** BEGIN Excerpt provided **
Someday, I will look back on my life, and regret the time that I spent on pointless endeavors.

With that in mind, I will try to keep this short... though brevity has never been among my strengths.

Recently a reader emailed a link to a posting on Noam Chomsky's blog. For the uninitiated, Chomsky has written a great deal about Cambodia, and most of it has been highly misleading. About two and a half years ago, I wrote a very long article (Averaging Wrong Answers) evaluating Chomsky's comments on Cambodia.

On Chomsky's blog, a reader had posted a question, and in that question quoted a brief passage from Averaging Wrong Answers. The reader questioned whether or not Chomsky could be accused of selecting "wrong or exaggerated data for the purposes of misleading people toward the conclusions you like." The quoted passage read:

"At only 124 pages, Starvation and Revolution is a slim volume. Describing the reports of atrocities in Cambodia as 'systematic process of mythmaking,' Hildebrand and Porter present a glowing depiction of the Khmer Rouge. The authors assert that the charges of starvation in Cambodia are unfounded: 'It is the officially inspired propaganda of starvation for which no proof has been produced... Thus the starvation myth has come full circle to haunt its authors.'(11) The Khmer Rouge, according to Hildebrand and Porter, were rebuilding the country quite effectively, implementing a 'coherent, well-developed plan for developing the economy.'(12) A few of the book's omissions should be noted. The book makes no mention of public executions. It makes no mention of the forcible separation of children from their families, no mention of the separation of husbands and wives, no mention of the repression of ethnic minorities, no mention of restrictions on travel, or the abolition of the mail system. Put simply, the book bears no earthly resemblance to the reality of communist Cambodia.........
** END Excerpt provided **
** BEGIN Information provided **
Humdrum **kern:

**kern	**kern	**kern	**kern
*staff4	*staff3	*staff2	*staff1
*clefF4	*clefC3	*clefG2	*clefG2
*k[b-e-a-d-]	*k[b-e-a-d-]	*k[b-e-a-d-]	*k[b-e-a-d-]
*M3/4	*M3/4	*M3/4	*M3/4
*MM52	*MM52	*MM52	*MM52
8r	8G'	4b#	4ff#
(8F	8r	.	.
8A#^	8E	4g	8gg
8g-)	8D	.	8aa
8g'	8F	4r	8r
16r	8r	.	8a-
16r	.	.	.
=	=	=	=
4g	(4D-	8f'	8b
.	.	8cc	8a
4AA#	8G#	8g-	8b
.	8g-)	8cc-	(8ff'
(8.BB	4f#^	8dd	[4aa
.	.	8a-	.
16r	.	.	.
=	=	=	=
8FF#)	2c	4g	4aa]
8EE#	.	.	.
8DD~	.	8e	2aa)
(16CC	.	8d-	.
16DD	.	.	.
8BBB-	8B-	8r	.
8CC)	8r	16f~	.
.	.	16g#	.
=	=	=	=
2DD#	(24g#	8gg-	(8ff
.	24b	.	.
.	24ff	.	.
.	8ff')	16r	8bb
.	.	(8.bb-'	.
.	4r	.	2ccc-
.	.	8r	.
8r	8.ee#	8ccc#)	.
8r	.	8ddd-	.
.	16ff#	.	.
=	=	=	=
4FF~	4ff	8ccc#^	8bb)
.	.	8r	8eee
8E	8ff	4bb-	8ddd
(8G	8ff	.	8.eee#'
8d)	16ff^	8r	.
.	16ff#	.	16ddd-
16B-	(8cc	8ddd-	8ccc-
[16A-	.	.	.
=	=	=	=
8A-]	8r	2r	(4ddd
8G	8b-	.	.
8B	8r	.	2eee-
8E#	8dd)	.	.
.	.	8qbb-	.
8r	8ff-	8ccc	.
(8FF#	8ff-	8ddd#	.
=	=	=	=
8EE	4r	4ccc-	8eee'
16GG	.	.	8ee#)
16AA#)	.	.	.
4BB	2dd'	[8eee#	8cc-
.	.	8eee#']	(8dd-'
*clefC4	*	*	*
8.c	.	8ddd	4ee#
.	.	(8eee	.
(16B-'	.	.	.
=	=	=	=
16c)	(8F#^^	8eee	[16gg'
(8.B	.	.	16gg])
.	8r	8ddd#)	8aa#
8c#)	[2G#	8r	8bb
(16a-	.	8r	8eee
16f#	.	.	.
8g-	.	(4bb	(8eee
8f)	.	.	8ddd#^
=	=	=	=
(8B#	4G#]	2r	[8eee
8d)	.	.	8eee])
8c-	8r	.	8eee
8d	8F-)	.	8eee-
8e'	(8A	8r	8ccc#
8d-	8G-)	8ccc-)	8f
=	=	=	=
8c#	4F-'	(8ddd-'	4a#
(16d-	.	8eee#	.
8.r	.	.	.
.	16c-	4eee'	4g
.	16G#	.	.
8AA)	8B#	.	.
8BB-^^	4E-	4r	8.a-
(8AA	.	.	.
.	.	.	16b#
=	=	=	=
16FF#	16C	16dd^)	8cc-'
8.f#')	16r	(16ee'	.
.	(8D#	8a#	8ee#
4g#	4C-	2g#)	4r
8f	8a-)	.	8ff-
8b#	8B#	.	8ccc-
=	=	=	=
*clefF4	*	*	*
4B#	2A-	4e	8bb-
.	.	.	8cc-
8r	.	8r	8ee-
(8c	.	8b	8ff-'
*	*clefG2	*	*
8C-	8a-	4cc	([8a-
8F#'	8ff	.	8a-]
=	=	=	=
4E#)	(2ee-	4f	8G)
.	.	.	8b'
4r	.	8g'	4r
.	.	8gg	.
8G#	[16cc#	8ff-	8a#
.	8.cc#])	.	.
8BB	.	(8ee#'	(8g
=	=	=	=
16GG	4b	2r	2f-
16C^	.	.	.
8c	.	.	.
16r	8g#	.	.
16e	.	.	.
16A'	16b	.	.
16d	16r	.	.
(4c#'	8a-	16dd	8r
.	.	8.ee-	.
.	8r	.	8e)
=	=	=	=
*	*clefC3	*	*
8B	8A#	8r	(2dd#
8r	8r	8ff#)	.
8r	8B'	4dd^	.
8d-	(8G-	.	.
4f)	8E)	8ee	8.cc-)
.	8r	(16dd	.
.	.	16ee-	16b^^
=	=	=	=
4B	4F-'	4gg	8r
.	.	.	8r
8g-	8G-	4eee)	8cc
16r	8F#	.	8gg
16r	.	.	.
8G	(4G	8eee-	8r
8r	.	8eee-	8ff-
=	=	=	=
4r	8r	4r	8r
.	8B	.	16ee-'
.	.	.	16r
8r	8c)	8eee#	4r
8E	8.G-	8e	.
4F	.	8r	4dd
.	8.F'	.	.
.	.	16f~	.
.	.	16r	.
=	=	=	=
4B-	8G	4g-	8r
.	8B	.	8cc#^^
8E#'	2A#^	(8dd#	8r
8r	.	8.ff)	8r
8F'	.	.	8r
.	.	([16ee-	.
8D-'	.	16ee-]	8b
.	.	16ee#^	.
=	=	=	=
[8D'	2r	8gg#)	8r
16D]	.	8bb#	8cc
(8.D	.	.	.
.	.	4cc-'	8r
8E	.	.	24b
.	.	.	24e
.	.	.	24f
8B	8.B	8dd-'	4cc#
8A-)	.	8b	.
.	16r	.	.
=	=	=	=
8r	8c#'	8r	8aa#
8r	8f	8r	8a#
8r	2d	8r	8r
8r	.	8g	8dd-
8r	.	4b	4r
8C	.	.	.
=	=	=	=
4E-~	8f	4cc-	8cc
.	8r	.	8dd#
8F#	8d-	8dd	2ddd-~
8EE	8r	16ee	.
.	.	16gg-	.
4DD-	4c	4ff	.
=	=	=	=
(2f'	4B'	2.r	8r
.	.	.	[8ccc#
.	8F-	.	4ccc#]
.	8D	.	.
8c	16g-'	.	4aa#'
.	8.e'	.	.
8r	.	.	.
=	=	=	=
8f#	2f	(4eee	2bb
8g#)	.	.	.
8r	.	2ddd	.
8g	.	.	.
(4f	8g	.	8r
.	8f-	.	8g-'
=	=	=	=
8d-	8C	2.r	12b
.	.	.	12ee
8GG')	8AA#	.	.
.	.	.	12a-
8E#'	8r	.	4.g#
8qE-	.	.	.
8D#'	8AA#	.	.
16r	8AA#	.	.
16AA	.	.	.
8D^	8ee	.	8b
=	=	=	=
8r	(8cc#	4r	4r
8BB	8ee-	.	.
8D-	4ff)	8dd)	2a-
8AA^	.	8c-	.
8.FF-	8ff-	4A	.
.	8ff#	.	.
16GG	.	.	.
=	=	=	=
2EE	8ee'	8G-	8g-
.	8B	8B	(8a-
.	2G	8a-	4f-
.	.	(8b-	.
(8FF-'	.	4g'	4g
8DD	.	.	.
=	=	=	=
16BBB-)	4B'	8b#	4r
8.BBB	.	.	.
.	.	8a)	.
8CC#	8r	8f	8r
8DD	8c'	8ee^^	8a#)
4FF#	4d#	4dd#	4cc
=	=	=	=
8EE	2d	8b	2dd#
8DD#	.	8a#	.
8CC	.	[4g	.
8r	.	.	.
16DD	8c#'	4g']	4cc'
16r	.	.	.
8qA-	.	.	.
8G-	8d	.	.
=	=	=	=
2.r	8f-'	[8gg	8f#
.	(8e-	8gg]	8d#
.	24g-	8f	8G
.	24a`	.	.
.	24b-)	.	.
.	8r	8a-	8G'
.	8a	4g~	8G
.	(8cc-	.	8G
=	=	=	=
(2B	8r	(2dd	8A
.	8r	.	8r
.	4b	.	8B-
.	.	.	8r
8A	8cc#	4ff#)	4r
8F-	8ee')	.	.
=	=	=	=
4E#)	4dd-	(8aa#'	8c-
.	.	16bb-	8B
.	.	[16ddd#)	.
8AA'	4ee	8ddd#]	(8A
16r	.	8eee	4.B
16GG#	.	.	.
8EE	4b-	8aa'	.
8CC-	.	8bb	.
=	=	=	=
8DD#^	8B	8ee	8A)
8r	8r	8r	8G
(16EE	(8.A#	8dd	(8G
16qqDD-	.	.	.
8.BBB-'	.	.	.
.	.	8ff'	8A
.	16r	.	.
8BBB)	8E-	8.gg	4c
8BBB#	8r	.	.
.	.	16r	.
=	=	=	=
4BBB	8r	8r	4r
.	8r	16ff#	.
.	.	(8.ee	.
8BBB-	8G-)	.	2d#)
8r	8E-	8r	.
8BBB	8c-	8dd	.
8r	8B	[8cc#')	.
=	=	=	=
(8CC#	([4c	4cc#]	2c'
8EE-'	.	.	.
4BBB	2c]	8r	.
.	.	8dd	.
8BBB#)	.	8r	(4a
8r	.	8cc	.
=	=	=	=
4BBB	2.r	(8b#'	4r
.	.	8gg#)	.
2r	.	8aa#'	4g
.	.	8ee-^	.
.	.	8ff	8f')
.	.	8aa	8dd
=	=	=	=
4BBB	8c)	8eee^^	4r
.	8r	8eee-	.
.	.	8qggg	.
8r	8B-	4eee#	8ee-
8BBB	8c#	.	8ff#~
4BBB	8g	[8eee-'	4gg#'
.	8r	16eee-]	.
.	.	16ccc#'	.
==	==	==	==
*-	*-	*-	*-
** END Information provided **
Work to do ▸ Copy out the essay on Chomsky and Cambodia word for word, from its first sentence to its last. The lines have nothing to do with the essay on Chomsky and Cambodia.

Solution for this problem ▸
Someday, I will look back on my life, and regret the time that I spent on pointless endeavors.

With that in mind, I will try to keep this short... though brevity has never been among my strengths.

Recently a reader emailed a link to a posting on Noam Chomsky's blog. For the uninitiated, Chomsky has written a great deal about Cambodia, and most of it has been highly misleading. About two and a half years ago, I wrote a very long article (Averaging Wrong Answers) evaluating Chomsky's comments on Cambodia.

On Chomsky's blog, a reader had posted a question, and in that question quoted a brief passage from Averaging Wrong Answers. The reader questioned whether or not Chomsky could be accused of selecting "wrong or exaggerated data for the purposes of misleading people toward the conclusions you like." The quoted passage read:

"At only 124 pages, Starvation and Revolution is a slim volume. Describing the reports of atrocities in Cambodia as 'systematic process of mythmaking,' Hildebrand and Porter present a glowing depiction of the Khmer Rouge. The authors assert that the charges of starvation in Cambodia are unfounded: 'It is the officially inspired propaganda of starvation for which no proof has been produced... Thus the starvation myth has come full circle to haunt its authors.'(11) The Khmer Rouge, according to Hildebrand and Porter, were rebuilding the country quite effectively, implementing a 'coherent, well-developed plan for developing the economy.'(12) A few of the book's omissions should be noted. The book makes no mention of public executions. It makes no mention of the forcible separation of children from their families, no mention of the separation of husbands and wives, no mention of the repression of ethnic minorities, no mention of restrictions on travel, or the abolition of the mail system. Put simply, the book bears no earthly resemblance to the reality of communist Cambodia.........